Newsletters Professional Discipline 17th May 2017

Day v Health Education England [2017] EWCA Civ 329

The Court of Appeal makes clear that protection for whistle-blowers is an issue of paramount importance

Dr Day had obtained a training contract with the London Deanery with a view to specialising in Acute Care Common Stem Emergency Medicine. He was given a training contract and allocated to Lewisham and Greenwich NHS Trust (“the Trust”). These Deaneries have now been taken over by the Local Education Training Boards, which form part of Health Education England (“HEE”).

Dr Day raised a number of concerns with both the Trust and South London Health Education Board in relation to staffing issues in the Trust and the safety of patients. He alleged he suffered detriment as a result of this disclosure. He brought an employment claim against HEE and the Trust. The Employment Rights Act 1996 (“the Act”) protects “workers” from any victimisation from their “employers” as a result of their whistle-blowing. As a preliminary point HEE argued that neither Dr Day nor HEE fell within these definitions, and there could be no claim based on HEE’s failure to protect him as a whistle-blower.

The Employment Tribunal and the Employment Appeal Tribunal both agreed. The Court of Appeal did not.

The principle definition of a “worker” in the Act is defined in s. 230(3) of the Act. In the case of whistle-blowers, this definition is extended by s. 43K(1)(a) to cover, for example, agency workers. This section begins: “For the purposes of this Part “worker” includes an individual who is not a worker as defined by section 230(3) but who-”. HEE argued that since Dr Day was caught by the definition in s. 230(3) insofar as he was a “worker” for the Trust, he could not then avail himself of the broader definition in s. 43K(1)(a) and allege he was a worker for the purposes of a claim against HEE as well.

On a literal interpretation that was right. Equally, as the court observed, it would mean that an agency worker at a hospital who also had a second job as a waitress, working under a contract of employment, would not fall within s.43K(1)(a) either and could never allege discrimination as a result of whistle-blowing against that hospital. That would be nonsensical.

The section had to be given a sensible interpretation. It should be understood to mean that a ““worker” includes an individual who as against a given respondent is not a worker as defined by section 230(3)”. In justifying this purposive interpretation, the court noted:

where, as here, some words need to be read into the provision because a literal construction cannot be what Parliament intended, then in my view the court should read in such words as maximise the protection whilst remaining true to the language of the statute”.

HEE argued further that it was not an “employer” for the purposes of s. 43K(2)(a) which requires that an employer “substantially determine” the terms of employment.

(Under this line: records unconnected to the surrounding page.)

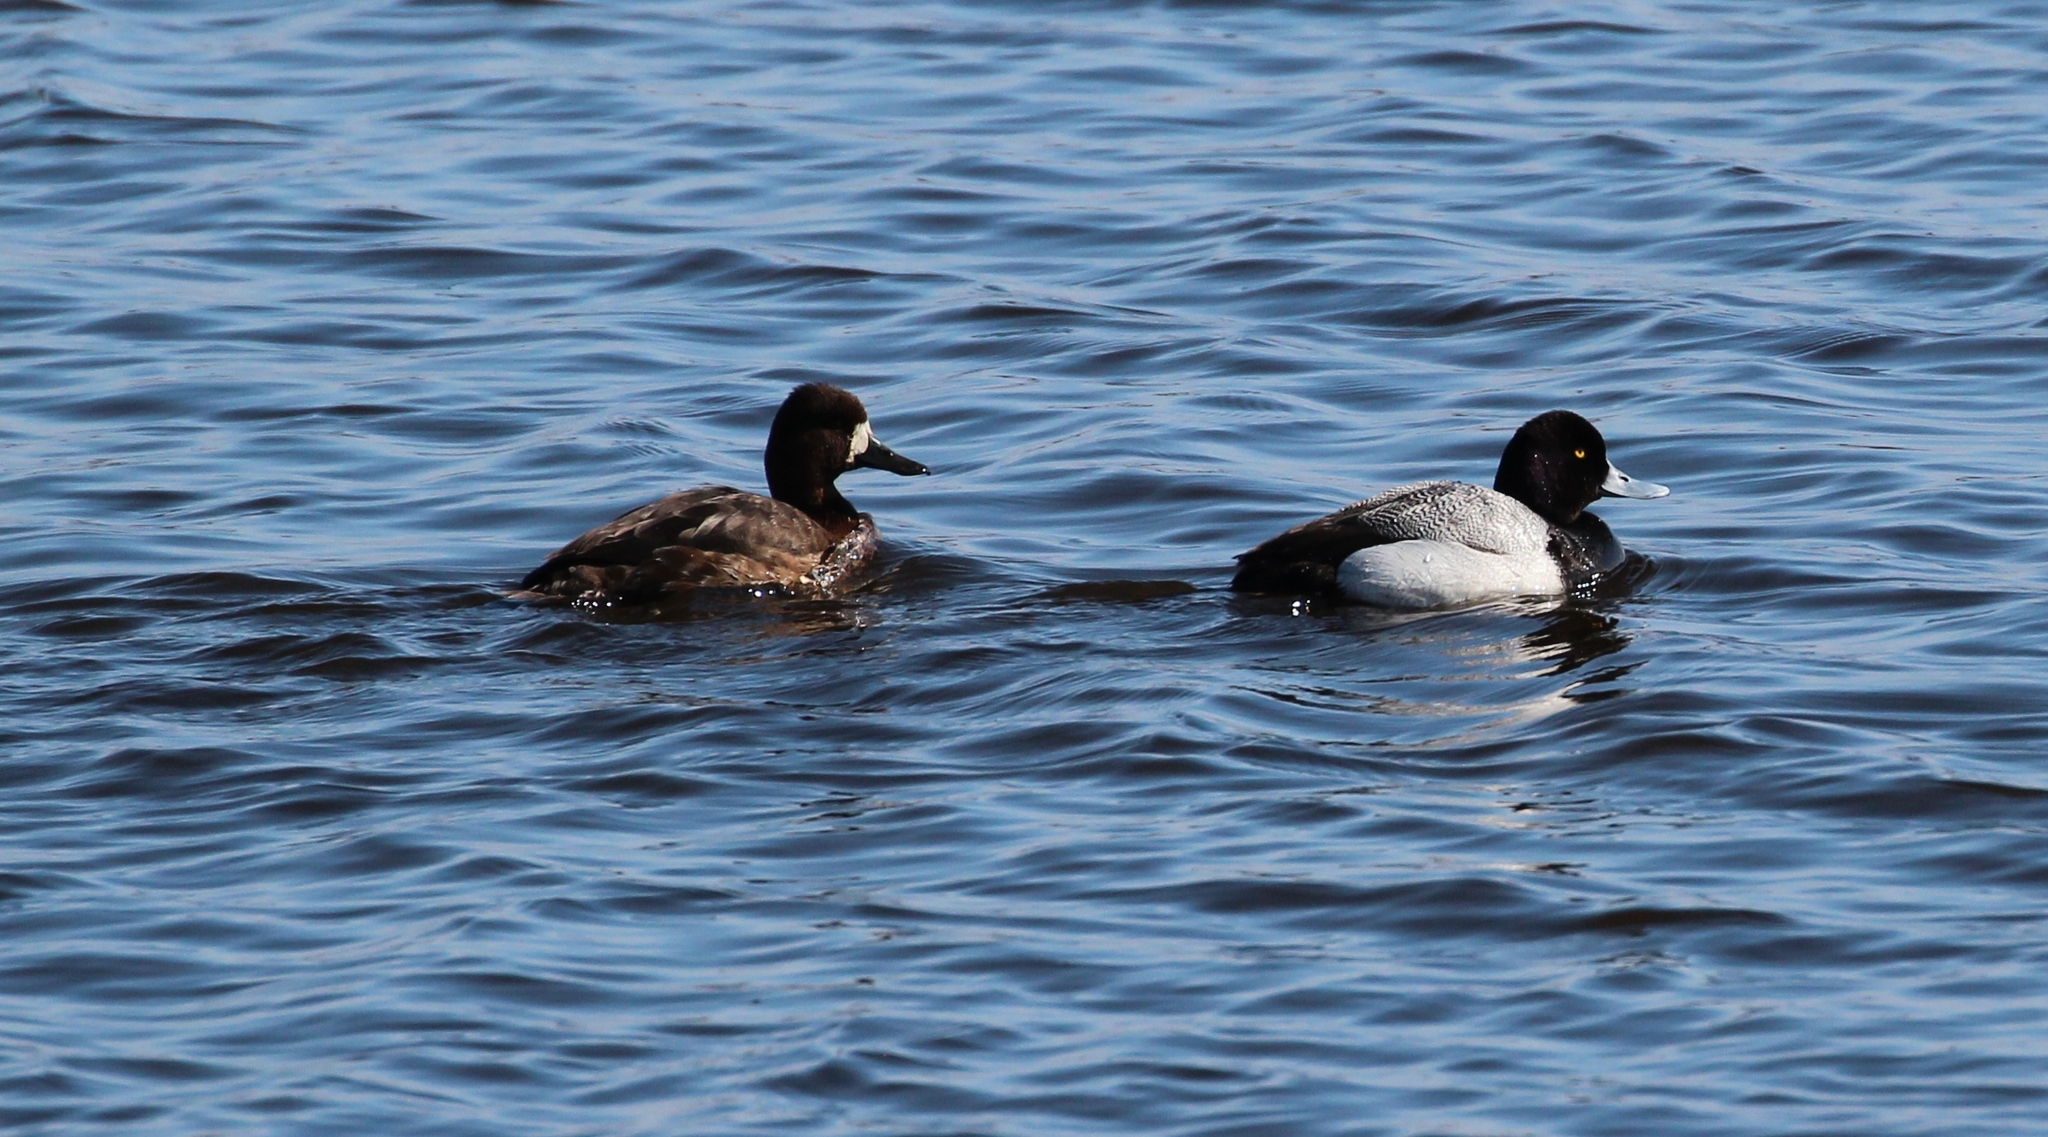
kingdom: Animalia
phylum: Chordata
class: Aves
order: Anseriformes
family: Anatidae
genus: Aythya
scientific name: Aythya affinis
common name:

It maintained that was the Trust, not HEE. The court found the tribunal had considered the wrong test in relation to this section. It had determined that since the Trust did substantially determine he terms of employment, HEE could not be an “employer” as well. That did not follow. It was possible for both parties to play a substantial part in this process. The matter was remitted for this issue to be reconsidered.


The case is another reminder of the vital importance attached to whistle-blower protection. The court was clearly influenced by this powerful policy consideration. It is clear that where appropriate legislation will be interpreted to give greater effect to it. In the health sector, these policy considerations form part of the cultural shift the Francis report was so keen to embed – a culture of openness, candour and constructive response to criticism. It is a cause the Professional Standards Authority in particular is vigorously pursuing. Increasingly legislation, rules, codes and determinations are being interpreted and understood in light of this paradigm.